*** Task data ***
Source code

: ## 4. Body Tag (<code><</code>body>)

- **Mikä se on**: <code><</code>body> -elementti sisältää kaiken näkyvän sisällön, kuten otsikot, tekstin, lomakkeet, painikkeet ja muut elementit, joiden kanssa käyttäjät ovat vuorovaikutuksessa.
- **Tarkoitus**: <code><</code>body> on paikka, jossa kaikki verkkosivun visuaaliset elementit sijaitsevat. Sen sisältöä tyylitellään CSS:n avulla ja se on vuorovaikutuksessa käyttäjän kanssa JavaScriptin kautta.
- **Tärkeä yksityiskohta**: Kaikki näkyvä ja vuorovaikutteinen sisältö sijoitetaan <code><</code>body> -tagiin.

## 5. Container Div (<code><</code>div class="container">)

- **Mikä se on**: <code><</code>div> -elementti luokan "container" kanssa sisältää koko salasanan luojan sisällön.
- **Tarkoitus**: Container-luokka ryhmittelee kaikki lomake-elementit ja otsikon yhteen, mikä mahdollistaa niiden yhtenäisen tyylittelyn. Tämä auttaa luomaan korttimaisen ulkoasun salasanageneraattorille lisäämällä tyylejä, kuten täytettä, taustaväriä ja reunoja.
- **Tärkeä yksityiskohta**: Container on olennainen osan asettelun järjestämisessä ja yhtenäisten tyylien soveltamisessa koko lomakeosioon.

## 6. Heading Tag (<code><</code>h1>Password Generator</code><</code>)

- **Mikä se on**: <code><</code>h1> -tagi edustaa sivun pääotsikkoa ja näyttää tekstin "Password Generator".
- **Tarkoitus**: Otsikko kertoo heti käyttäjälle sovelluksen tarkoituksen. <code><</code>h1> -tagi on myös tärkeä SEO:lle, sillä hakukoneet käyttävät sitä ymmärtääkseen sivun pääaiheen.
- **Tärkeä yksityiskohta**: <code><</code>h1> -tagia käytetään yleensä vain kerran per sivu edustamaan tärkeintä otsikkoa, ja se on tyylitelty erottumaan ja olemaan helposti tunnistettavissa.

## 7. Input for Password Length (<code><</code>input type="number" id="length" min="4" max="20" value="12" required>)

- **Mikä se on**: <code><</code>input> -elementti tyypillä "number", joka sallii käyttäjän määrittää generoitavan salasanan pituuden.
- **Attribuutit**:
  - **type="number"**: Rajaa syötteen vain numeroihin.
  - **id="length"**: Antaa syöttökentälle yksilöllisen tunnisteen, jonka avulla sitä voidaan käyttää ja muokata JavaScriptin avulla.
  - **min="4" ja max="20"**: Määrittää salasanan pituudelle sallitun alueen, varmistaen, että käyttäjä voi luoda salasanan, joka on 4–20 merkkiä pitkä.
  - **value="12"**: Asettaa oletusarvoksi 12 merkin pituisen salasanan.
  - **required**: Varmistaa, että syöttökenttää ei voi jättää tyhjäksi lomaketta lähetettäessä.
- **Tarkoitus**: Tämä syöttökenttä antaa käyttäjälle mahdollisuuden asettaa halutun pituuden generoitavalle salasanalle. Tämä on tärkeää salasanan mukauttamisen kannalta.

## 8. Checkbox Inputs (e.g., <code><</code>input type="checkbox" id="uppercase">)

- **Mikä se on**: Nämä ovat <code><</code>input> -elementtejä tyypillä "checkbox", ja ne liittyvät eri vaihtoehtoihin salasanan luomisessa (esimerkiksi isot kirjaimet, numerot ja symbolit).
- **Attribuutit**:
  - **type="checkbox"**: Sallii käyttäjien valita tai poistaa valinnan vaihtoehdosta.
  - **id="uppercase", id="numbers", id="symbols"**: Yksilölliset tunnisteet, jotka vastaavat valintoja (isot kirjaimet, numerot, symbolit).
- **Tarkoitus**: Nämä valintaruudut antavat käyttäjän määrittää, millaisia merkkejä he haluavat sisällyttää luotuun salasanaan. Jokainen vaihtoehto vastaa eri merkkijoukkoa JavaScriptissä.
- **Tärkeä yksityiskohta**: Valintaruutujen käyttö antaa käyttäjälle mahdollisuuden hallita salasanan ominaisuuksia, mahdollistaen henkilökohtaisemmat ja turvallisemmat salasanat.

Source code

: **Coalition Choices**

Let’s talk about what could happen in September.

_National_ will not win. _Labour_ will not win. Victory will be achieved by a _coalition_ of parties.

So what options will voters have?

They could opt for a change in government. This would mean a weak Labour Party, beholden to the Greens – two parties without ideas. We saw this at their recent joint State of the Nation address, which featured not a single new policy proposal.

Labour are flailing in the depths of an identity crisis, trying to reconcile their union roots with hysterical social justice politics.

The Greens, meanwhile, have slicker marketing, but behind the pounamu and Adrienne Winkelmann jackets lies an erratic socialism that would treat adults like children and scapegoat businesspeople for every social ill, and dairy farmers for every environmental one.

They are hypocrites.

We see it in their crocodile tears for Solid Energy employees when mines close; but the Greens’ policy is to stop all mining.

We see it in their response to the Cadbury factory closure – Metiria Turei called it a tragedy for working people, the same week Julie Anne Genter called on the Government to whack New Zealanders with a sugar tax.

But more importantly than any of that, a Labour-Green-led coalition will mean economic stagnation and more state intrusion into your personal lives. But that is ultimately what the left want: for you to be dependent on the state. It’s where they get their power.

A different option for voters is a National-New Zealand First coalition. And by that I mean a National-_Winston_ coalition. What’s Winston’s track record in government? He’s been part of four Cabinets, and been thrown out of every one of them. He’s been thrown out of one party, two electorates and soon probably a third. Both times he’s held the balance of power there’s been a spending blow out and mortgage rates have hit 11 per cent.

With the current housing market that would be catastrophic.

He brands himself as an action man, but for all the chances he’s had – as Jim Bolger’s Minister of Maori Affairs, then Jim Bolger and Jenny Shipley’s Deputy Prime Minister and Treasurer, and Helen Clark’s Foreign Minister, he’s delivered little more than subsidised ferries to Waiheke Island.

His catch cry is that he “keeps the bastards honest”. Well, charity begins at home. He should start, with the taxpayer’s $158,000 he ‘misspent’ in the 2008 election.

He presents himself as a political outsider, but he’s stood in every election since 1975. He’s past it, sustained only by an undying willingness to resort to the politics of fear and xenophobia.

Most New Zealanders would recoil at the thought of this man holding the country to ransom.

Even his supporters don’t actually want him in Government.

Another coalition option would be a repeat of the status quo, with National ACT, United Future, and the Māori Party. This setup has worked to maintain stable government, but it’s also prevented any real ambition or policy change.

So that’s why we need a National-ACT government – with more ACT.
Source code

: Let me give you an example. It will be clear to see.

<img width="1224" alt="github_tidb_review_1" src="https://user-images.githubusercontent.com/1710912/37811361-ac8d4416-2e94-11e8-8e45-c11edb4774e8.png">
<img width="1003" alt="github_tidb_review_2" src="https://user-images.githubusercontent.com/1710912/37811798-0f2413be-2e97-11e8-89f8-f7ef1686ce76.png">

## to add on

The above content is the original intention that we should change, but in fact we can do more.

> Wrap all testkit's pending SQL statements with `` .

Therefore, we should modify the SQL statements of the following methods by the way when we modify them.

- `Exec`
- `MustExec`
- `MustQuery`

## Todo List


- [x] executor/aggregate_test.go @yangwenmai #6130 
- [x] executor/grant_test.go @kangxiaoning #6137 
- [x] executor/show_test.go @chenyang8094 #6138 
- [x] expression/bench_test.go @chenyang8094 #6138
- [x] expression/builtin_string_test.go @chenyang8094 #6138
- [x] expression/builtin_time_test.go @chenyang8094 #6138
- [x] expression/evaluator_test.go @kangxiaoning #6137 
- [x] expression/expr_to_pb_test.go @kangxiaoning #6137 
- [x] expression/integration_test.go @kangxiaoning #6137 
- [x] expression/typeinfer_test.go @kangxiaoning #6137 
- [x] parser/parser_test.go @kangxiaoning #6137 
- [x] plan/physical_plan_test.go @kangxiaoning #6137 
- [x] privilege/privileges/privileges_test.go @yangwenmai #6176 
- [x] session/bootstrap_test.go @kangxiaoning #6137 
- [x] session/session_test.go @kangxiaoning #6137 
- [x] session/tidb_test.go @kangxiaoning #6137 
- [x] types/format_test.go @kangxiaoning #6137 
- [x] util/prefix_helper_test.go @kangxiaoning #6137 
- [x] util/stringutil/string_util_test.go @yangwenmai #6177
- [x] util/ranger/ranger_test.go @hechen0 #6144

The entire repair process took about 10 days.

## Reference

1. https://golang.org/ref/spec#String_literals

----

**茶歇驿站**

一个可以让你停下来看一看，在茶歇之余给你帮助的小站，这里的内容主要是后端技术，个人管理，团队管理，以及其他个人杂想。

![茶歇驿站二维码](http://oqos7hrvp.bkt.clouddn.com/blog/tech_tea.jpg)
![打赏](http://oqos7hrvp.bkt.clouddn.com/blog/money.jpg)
*** End of Task data ***
Work task: Lay out as a numbered list the stretch of the records above from the line containing "## to add on" through the line containing "## Todo List", including both of those lines and leaving out blank lines.

Reply:
1. ## to add on
2. The above content is the original intention that we should change, but in fact we can do more.
3. > Wrap all testkit's pending SQL statements with `` .
4. Therefore, we should modify the SQL statements of the following methods by the way when we modify them.
5. - `Exec`
6. - `MustExec`
7. - `MustQuery`
8. ## Todo List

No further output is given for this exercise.